Strona:PL Józef Ignacy Kraszewski-Stach z Konar tom II 027.jpeg

Ta strona została uwierzytelniona.
—   23   —

nom oblicza co chwila ułożone inaczéj, toż nie mężczyzn wina? Czystemu ciału po co się zdały bielidła, barwiczki i tysiące trucizn barwy różnéj? Piękna dusza, obyczaje święte czynią stadła szczęśliwemi. Jeżeli tylko piękność nas ciągnie, lata nadchodzą, miłość ucieka, a poczciwość jedna nie starzeje...
„Jeżeli niewiasty czas na przechadzkach tracą, wydają uczty, tysiące szaleństw popełniają, plotą nie do rzeczy, a téż nie nasza wina?“
Opat się zatrzymał, panowało milczenie.
Książe który z uwagą się przysłuchiwał — rzekł łagodnie.

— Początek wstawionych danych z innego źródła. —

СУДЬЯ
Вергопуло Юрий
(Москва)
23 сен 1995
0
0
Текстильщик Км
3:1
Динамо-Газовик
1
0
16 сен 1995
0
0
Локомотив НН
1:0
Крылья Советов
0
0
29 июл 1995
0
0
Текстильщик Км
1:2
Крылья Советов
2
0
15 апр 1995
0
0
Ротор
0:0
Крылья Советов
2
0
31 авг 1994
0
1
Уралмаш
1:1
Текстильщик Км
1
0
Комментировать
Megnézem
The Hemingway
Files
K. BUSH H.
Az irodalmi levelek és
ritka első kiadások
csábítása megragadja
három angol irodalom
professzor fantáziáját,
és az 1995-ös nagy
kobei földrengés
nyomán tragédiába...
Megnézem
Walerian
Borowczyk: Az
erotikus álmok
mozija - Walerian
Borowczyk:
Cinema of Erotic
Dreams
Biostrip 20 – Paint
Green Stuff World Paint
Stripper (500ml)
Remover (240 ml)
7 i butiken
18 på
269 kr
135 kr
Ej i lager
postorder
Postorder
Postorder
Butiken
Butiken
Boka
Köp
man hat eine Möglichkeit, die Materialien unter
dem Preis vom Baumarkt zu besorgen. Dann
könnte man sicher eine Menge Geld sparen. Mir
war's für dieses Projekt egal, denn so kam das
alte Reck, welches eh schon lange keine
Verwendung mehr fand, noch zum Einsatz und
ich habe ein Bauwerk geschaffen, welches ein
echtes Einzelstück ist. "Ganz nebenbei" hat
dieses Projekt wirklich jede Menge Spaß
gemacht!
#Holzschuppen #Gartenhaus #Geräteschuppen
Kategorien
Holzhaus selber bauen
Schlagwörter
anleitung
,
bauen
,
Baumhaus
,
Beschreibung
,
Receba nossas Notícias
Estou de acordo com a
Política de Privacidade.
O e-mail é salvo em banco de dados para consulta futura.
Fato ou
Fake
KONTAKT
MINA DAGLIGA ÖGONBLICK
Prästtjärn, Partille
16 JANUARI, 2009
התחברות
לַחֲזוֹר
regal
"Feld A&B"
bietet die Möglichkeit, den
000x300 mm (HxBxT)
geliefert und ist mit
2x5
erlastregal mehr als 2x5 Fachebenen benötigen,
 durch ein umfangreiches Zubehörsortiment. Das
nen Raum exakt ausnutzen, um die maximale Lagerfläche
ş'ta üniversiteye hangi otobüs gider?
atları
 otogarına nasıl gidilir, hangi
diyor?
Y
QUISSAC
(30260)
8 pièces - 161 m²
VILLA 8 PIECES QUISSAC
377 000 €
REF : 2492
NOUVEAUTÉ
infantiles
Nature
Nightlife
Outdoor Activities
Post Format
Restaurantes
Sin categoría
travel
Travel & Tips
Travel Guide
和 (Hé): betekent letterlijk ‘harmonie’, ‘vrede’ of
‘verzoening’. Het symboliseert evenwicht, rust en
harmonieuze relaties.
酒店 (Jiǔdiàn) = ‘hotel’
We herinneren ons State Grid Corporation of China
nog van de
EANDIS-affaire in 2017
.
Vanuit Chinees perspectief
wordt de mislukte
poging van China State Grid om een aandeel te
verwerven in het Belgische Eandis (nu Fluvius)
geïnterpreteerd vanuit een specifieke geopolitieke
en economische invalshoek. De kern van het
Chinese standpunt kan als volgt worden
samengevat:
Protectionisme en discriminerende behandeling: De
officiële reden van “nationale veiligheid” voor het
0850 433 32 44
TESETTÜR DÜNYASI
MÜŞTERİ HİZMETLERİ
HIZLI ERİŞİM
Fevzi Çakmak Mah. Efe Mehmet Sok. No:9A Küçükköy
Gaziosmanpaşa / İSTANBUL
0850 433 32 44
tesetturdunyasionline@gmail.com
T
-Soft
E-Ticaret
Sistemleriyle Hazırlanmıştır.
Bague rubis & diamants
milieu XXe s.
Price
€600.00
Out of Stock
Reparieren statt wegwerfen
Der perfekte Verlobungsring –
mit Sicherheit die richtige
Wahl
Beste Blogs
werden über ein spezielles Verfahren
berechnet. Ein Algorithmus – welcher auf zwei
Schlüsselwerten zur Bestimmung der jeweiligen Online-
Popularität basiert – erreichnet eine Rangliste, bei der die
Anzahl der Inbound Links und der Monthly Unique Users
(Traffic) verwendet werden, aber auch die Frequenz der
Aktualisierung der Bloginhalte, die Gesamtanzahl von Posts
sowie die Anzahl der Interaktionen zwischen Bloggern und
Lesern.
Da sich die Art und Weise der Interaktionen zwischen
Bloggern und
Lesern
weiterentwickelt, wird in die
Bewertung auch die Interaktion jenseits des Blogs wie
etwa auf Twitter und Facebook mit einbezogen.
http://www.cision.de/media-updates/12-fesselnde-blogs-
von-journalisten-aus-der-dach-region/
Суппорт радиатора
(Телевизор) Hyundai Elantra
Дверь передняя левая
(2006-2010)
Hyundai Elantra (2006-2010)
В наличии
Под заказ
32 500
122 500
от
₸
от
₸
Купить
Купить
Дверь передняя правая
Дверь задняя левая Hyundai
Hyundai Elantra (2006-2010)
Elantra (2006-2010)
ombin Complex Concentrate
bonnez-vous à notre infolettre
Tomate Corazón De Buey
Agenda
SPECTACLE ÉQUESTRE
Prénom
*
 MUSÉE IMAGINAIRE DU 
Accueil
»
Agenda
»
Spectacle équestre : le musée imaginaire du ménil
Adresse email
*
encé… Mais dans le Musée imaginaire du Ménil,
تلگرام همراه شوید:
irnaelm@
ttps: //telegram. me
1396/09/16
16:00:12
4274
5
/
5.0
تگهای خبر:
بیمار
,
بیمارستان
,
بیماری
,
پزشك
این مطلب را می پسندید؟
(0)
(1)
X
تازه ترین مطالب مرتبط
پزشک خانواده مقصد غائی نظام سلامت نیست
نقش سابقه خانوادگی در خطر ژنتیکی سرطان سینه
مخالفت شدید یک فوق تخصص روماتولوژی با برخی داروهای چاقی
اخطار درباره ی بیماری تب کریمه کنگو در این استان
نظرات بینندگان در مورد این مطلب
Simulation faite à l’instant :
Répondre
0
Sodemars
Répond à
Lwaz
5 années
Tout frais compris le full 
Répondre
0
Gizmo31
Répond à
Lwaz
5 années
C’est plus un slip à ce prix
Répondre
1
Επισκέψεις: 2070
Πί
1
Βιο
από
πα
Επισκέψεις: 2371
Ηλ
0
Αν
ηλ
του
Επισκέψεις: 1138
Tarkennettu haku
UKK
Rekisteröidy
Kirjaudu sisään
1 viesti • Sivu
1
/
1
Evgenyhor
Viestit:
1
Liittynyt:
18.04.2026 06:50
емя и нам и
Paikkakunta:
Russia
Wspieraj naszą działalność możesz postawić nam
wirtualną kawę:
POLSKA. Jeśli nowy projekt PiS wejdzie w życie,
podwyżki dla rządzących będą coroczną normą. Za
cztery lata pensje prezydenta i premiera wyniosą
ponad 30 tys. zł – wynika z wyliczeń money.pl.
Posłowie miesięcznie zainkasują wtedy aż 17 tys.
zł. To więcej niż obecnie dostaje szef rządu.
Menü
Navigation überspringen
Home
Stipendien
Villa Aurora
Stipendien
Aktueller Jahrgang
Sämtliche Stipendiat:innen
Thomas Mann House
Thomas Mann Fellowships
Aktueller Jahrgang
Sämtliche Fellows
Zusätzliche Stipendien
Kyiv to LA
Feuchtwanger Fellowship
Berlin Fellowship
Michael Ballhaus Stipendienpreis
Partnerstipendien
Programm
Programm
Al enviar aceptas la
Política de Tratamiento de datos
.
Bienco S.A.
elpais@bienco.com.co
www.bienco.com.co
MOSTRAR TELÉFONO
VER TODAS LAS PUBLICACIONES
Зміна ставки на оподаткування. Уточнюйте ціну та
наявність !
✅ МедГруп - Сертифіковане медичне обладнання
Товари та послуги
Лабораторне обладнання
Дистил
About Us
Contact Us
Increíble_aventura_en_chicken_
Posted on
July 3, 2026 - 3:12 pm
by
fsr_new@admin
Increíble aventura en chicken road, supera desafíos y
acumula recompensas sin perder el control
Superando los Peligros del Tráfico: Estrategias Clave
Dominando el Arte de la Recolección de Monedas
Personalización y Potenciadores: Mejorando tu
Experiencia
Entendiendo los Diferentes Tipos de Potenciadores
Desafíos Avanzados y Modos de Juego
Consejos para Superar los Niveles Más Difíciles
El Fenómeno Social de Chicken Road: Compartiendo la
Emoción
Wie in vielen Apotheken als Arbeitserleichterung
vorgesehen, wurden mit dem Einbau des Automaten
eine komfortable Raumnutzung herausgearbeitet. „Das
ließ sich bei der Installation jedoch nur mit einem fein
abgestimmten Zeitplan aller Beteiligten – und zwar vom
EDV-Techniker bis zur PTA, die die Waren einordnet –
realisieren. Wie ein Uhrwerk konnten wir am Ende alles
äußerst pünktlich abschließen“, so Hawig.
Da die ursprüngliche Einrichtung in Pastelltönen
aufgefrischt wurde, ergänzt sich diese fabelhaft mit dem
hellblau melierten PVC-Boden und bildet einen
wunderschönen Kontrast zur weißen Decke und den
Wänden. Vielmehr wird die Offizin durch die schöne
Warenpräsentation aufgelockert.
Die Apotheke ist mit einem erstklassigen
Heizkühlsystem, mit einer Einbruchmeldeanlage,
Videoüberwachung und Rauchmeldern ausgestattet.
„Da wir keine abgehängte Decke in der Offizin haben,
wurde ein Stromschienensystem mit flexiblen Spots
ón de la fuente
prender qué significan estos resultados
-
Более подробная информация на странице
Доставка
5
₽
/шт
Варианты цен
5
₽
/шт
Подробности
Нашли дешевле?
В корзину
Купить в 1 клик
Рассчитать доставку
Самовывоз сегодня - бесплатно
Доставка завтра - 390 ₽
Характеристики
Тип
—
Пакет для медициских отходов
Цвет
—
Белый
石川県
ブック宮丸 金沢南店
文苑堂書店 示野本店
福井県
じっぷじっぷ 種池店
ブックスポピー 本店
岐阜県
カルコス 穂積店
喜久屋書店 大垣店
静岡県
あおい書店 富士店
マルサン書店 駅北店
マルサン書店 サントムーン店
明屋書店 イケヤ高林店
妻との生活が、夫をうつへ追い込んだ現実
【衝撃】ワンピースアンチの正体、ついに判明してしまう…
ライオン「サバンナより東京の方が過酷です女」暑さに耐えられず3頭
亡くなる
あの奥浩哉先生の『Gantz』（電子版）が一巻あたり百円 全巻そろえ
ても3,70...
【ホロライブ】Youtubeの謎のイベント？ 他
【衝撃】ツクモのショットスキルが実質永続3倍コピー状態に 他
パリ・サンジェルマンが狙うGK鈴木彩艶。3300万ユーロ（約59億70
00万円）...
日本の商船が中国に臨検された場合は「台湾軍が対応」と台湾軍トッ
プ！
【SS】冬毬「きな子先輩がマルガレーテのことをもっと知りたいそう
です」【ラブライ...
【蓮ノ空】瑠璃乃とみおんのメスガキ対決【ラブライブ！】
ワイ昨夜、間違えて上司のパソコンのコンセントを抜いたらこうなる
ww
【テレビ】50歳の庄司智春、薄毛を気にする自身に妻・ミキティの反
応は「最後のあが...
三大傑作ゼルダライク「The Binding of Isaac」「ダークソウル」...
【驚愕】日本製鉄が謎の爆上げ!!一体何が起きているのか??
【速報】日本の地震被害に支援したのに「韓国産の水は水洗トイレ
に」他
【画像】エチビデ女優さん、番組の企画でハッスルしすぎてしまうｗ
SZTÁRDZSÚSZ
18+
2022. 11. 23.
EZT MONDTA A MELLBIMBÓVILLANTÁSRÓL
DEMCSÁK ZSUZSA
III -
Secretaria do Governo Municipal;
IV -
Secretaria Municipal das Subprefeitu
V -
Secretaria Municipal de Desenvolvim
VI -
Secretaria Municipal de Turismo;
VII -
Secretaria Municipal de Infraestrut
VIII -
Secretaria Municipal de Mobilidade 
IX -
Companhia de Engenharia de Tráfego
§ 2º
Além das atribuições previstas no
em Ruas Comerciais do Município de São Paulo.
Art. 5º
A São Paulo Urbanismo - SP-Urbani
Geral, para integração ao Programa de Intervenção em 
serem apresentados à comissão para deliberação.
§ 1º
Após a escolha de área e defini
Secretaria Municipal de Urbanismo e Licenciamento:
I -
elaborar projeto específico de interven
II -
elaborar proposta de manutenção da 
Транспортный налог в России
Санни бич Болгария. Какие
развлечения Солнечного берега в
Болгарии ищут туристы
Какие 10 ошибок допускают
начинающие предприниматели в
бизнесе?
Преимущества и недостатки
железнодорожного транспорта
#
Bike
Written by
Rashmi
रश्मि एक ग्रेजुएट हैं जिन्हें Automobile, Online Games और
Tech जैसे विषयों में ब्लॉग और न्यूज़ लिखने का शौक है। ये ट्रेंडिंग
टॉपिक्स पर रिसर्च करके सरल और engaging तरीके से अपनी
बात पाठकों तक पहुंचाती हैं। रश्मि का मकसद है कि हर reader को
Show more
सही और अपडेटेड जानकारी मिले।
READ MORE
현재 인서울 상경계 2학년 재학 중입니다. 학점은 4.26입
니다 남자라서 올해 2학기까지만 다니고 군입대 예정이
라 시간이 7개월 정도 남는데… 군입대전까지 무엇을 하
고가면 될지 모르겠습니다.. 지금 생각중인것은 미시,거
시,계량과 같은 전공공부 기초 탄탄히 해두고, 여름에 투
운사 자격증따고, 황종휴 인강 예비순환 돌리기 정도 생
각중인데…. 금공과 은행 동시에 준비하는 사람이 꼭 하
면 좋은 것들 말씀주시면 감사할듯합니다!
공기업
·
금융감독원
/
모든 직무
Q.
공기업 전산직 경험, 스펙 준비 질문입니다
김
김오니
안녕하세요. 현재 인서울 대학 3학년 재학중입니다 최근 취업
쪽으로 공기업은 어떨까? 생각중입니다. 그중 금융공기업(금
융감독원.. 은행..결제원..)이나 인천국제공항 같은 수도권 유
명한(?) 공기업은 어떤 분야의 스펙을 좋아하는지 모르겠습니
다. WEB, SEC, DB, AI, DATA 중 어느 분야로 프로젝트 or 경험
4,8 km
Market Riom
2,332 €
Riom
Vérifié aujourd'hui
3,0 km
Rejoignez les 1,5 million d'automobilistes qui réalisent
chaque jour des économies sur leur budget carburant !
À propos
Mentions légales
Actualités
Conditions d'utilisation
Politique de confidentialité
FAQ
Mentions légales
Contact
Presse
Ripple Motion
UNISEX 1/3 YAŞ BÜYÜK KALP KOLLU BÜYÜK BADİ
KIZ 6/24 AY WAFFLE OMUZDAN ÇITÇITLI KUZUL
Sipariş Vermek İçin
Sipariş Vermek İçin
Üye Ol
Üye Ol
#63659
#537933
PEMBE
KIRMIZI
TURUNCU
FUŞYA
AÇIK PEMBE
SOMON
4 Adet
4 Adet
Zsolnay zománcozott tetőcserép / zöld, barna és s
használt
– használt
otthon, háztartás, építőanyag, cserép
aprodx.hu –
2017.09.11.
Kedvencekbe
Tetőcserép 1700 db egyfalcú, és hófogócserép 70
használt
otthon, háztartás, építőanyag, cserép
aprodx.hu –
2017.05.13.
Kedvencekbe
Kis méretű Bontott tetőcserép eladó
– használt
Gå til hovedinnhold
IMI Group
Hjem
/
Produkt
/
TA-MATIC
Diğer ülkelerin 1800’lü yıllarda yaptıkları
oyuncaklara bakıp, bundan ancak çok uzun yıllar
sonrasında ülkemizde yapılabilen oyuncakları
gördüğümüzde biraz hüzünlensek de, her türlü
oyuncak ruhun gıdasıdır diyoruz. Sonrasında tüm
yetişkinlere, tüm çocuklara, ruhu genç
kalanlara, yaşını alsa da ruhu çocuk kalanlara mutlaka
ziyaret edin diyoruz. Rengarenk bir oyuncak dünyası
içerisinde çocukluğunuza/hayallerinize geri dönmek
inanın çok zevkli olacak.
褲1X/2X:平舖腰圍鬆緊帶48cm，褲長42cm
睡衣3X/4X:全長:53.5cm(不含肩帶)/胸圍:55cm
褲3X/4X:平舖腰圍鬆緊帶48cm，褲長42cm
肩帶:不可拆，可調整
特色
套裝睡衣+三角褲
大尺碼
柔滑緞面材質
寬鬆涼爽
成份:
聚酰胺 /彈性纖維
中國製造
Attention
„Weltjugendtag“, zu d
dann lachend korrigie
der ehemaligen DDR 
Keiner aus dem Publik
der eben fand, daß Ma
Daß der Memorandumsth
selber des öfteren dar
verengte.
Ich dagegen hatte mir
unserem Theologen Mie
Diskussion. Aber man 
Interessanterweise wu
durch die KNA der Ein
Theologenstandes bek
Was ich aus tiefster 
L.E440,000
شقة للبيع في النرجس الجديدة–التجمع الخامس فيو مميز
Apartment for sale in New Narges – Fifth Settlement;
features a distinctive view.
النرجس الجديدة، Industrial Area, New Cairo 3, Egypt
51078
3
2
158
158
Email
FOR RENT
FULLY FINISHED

— Nie spełna to obyczaje wieku i kraju naszego, myśmy może nie lepsi, ale niewiasty nasze do owych rzymskich nie są podobne.
Scholastyk zlekka ręką po stole uderzył.
— Miłościwy książe — zawołał — chybaście Krakowa zapomnieli, a po dworach bogatych żupanów nie przypatrywali się ich obyczajom. Juśc może w szatach nie ma zbytku tyle, bo go u nas zaspokoić trudno, a co zepsucie i płochość większe jeszcze, choć się lada strzępkami i sprzążką ustroi.
Książe Kaźmierz jakby przedmiotu tego dotykać się wahał, zamilkł przysłuchując się tylko a nie mięszając do rozprawy. Opat téż nieco skłopotany, rad był w inną stronę odwrócić uwagę. Scholastyk tylko uparcie trzymał się założenia swojego.